Altılık biramı hep işten eve dönerken alırdım, bir sabah gerçekten bitkin döndüm işten. Merdiveni tırmandım (asansör yoktu), anahtarı kilide soktum. Kapı açıldı. Birileri mobilyanın yerini değiştirmiş yeni halı sermişti. Hayır, mobilya da yeniydi.Bir kadın oturuyordu kanepede. Hoş bir kadın. Genç. Nefis bacaklar. Sarışın.
"Merhaba," dedim, "bir bira ister misin?"
"Selam! "dedi, "neden olmasın? İçerim bir bira."
"Çok güzel olmuş burası," dedim.
"Kendim yaptım," dedi.
"İyide, neden?"
"İçimden geldi," dedi.
"Eline sağlık," dedim. Bira kutumu sehpanın üzerine koyup öptüm onu. Elimi dizlerinden birinin üzerine koydum. Harikulade bir dizdi.Sonra biramdan bir yudum daha aldım.
"Evet," dedim, "gerçekten sevdim buranın yeni halini. Ruhuma çok iyi gelecek."
"Bunu duyduğuma sevindim. Kocamda çok beğeniyor."
"Kocan neden benim evimin... Ne? Kocan mı? Baksana, bu dairenin numarası kaç?"
"309."
"309 mu? Aman allahım! Yanlış kattayım! Ben 409'da kalıyorum. Anahtarım kapını açtı."
"Otur, hayatım," dedi.
"Hayır, hayır..." Kalan bira kutularını aldım.
"Acelen ne?"
"Bazı erkekler delidir," dedim kapıya doğru giderek.
"Ne demek istiyorsun?"
Bazı erkekler karılarına aşıktır, demek istiyorum."

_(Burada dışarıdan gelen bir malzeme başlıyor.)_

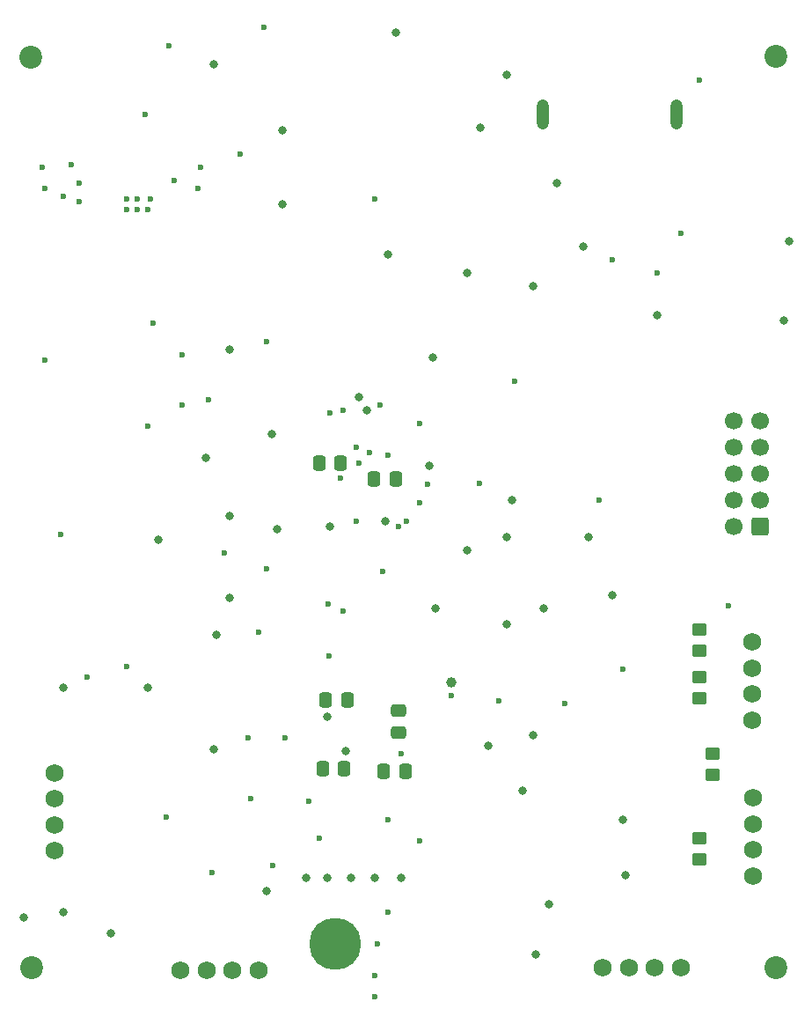
<source format=gbs>
G04 #@! TF.GenerationSoftware,KiCad,Pcbnew,8.0.5*
G04 #@! TF.CreationDate,2024-10-22T19:53:53-04:00*
G04 #@! TF.ProjectId,PCB_Schematic,5043425f-5363-4686-956d-617469632e6b,rev?*
G04 #@! TF.SameCoordinates,Original*
G04 #@! TF.FileFunction,Soldermask,Bot*
G04 #@! TF.FilePolarity,Negative*
%FSLAX46Y46*%
G04 Gerber Fmt 4.6, Leading zero omitted, Abs format (unit mm)*
G04 Created by KiCad (PCBNEW 8.0.5) date 2024-10-22 19:53:53*
%MOMM*%
%LPD*%
G01*
G04 APERTURE LIST*
G04 Aperture macros list*
%AMRoundRect*
0 Rectangle with rounded corners*
0 $1 Rounding radius*
0 $2 $3 $4 $5 $6 $7 $8 $9 X,Y pos of 4 corners*
0 Add a 4 corners polygon primitive as box body*
4,1,4,$2,$3,$4,$5,$6,$7,$8,$9,$2,$3,0*
0 Add four circle primitives for the rounded corners*
1,1,$1+$1,$2,$3*
1,1,$1+$1,$4,$5*
1,1,$1+$1,$6,$7*
1,1,$1+$1,$8,$9*
0 Add four rect primitives between the rounded corners*
20,1,$1+$1,$2,$3,$4,$5,0*
20,1,$1+$1,$4,$5,$6,$7,0*
20,1,$1+$1,$6,$7,$8,$9,0*
20,1,$1+$1,$8,$9,$2,$3,0*%
G04 Aperture macros list end*
%ADD10C,1.752600*%
%ADD11O,1.200000X2.900000*%
%ADD12RoundRect,0.250000X0.600000X0.600000X-0.600000X0.600000X-0.600000X-0.600000X0.600000X-0.600000X0*%
%ADD13C,1.700000*%
%ADD14C,2.200000*%
%ADD15RoundRect,0.250000X0.337500X0.475000X-0.337500X0.475000X-0.337500X-0.475000X0.337500X-0.475000X0*%
%ADD16RoundRect,0.250000X-0.475000X0.337500X-0.475000X-0.337500X0.475000X-0.337500X0.475000X0.337500X0*%
%ADD17RoundRect,0.250000X-0.337500X-0.475000X0.337500X-0.475000X0.337500X0.475000X-0.337500X0.475000X0*%
%ADD18RoundRect,0.250000X-0.450000X0.350000X-0.450000X-0.350000X0.450000X-0.350000X0.450000X0.350000X0*%
%ADD19RoundRect,0.250000X0.450000X-0.350000X0.450000X0.350000X-0.450000X0.350000X-0.450000X-0.350000X0*%
%ADD20C,0.600000*%
%ADD21C,0.800000*%
%ADD22C,5.000000*%
%ADD23C,1.000000*%
G04 APERTURE END LIST*
D10*
X161067597Y-99919200D03*
X161067597Y-97419200D03*
X161067597Y-94919200D03*
X161067597Y-92419200D03*
D11*
X153720000Y-41650000D03*
X140920000Y-41650000D03*
D10*
X161133000Y-114916000D03*
X161133000Y-112416000D03*
X161133000Y-109916000D03*
X161133000Y-107416000D03*
D12*
X161798000Y-81280000D03*
D13*
X159258000Y-81280000D03*
X161798000Y-78740000D03*
X159258000Y-78740000D03*
X161798000Y-76200000D03*
X159258000Y-76200000D03*
X161798000Y-73660000D03*
X159258000Y-73660000D03*
X161798000Y-71120000D03*
X159258000Y-71120000D03*
D10*
X113538000Y-123952000D03*
X111038000Y-123952000D03*
X108538000Y-123952000D03*
X106038000Y-123952000D03*
D14*
X91613000Y-36156000D03*
X163322000Y-123698000D03*
D10*
X93901500Y-104980500D03*
X93901500Y-107480500D03*
X93901500Y-109980500D03*
X93901500Y-112480500D03*
D14*
X163322000Y-36068000D03*
D10*
X154178000Y-123698000D03*
X151678000Y-123698000D03*
X149178000Y-123698000D03*
X146678000Y-123698000D03*
D14*
X91694000Y-123698000D03*
D15*
X126746000Y-76708000D03*
X124671000Y-76708000D03*
X127648000Y-104836000D03*
X125573000Y-104836000D03*
X121763000Y-104582000D03*
X119688000Y-104582000D03*
X121455000Y-75184000D03*
X119380000Y-75184000D03*
D16*
X127000000Y-99017000D03*
X127000000Y-101092000D03*
D17*
X119985000Y-97978000D03*
X122060000Y-97978000D03*
D18*
X157226000Y-103140000D03*
X157226000Y-105140000D03*
D19*
X155956000Y-113268000D03*
X155956000Y-111268000D03*
X155956000Y-93202000D03*
X155956000Y-91202000D03*
X155956000Y-97790000D03*
X155956000Y-95790000D03*
D20*
X114046000Y-33274000D03*
X106172000Y-64770000D03*
X138176000Y-67310000D03*
X129794000Y-77216000D03*
X129032000Y-78994000D03*
X127762000Y-80772000D03*
X127000000Y-81280000D03*
D21*
X123952000Y-70104000D03*
X123190000Y-68834000D03*
X114808000Y-72390000D03*
X125730000Y-80772000D03*
X120396000Y-81280000D03*
D20*
X132080000Y-97536000D03*
D21*
X137414000Y-37846000D03*
D20*
X151892000Y-56896000D03*
X147574000Y-55626000D03*
X125222000Y-69596000D03*
D21*
X145288000Y-82296000D03*
D20*
X122936000Y-73660000D03*
X118364000Y-107696000D03*
D21*
X133604000Y-56896000D03*
D20*
X124714000Y-124460000D03*
X92964000Y-48768000D03*
D21*
X164592000Y-53848000D03*
D20*
X120396000Y-70358000D03*
D21*
X147574000Y-87884000D03*
D20*
X148590000Y-94996000D03*
D21*
X133604000Y-83566000D03*
X103886000Y-82550000D03*
X125984000Y-55118000D03*
D20*
X111760000Y-45466000D03*
X108712000Y-69088000D03*
X114300000Y-85344000D03*
X100838000Y-50800000D03*
D21*
X151892000Y-60960000D03*
X130556000Y-89154000D03*
X94742000Y-96774000D03*
X139954000Y-58166000D03*
X108458000Y-74676000D03*
D20*
X100838000Y-94742000D03*
X101854000Y-50800000D03*
X114300000Y-63500000D03*
X109037500Y-114565500D03*
X113538000Y-91440000D03*
D21*
X110744000Y-88138000D03*
X148844000Y-114808000D03*
D20*
X112522000Y-101600000D03*
D21*
X134874000Y-42926000D03*
D20*
X104648000Y-109220000D03*
D21*
X164084000Y-61468000D03*
D20*
X96266000Y-48260000D03*
D21*
X137922000Y-78740000D03*
D20*
X121666000Y-70104000D03*
D21*
X144780000Y-54356000D03*
D20*
X100838000Y-49784000D03*
D21*
X102870000Y-96774000D03*
D20*
X103124000Y-49784000D03*
D21*
X141478000Y-117602000D03*
X130302000Y-65024000D03*
D20*
X124714000Y-126492000D03*
X154178000Y-53086000D03*
X107950000Y-46736000D03*
X94488000Y-82042000D03*
X102870000Y-50800000D03*
X134820000Y-77149000D03*
D21*
X109474000Y-91694000D03*
X137414000Y-82296000D03*
X138938000Y-106680000D03*
D20*
X121666000Y-89408000D03*
X120291000Y-93726000D03*
X116078000Y-101600000D03*
D21*
X99314000Y-120396000D03*
X90932000Y-118872000D03*
D20*
X155956000Y-38354000D03*
X92964000Y-65278000D03*
D21*
X137414000Y-90678000D03*
D20*
X119380000Y-111252000D03*
X103378000Y-61722000D03*
X158750000Y-88900000D03*
D21*
X94742000Y-118364000D03*
D20*
X101854000Y-49784000D03*
D21*
X110744000Y-64262000D03*
X140970000Y-89154000D03*
D20*
X129032000Y-111506000D03*
X97028000Y-95758000D03*
D21*
X110744000Y-80264000D03*
D20*
X114935000Y-113919000D03*
X122936000Y-80772000D03*
D21*
X142240000Y-48260000D03*
D20*
X94742000Y-49530000D03*
D21*
X126746000Y-33782000D03*
D20*
X102870000Y-71628000D03*
X110236000Y-83820000D03*
X96266000Y-50038000D03*
X95504000Y-46482000D03*
X104902000Y-35052000D03*
D21*
X114300000Y-116332000D03*
D20*
X125984000Y-118364000D03*
D21*
X115316000Y-81534000D03*
D20*
X106172000Y-69596000D03*
X92710000Y-46736000D03*
X124968000Y-121412000D03*
D22*
X120904000Y-121412000D03*
D21*
X140208000Y-122428000D03*
X148590000Y-109474000D03*
X109220000Y-36830000D03*
D20*
X125984000Y-109474000D03*
X129032000Y-71374000D03*
X125984000Y-74422000D03*
X102616000Y-41656000D03*
D21*
X120142000Y-99568000D03*
D23*
X132080000Y-96266000D03*
D21*
X121920000Y-102870000D03*
D20*
X124714000Y-49784000D03*
X127254000Y-103124000D03*
X146304000Y-78740000D03*
X107696000Y-48768000D03*
X105410000Y-48006000D03*
X121455000Y-76665000D03*
X123190000Y-75184000D03*
X120269000Y-88773000D03*
X125476000Y-85598000D03*
D21*
X115824000Y-43180000D03*
X115824000Y-50292000D03*
X109220000Y-102713456D03*
X135636000Y-102362000D03*
D20*
X143002000Y-98298000D03*
D21*
X139954000Y-101346000D03*
D20*
X136652000Y-98044000D03*
X112776000Y-107442000D03*
D21*
X122428000Y-115062000D03*
X118110000Y-115062000D03*
X127254000Y-115062000D03*
X124714000Y-115062000D03*
X120142000Y-115062000D03*
D20*
X124206000Y-74168000D03*
D21*
X130005000Y-75438000D03*
M02*

</source>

Güldü. "Daire numaramı unutma."
Kapıyı kapatıp bir kat yukarı çıktım. Kapımı açtım. Kimse yoktu içerde. Mobilya eski ve yırtıktı, halının rengi solmuştu. Yerde boş bira kutuları vardı. Doğru yerdeydim.
Soyundum, tek başıma yatağa girip bir bira daha açtım.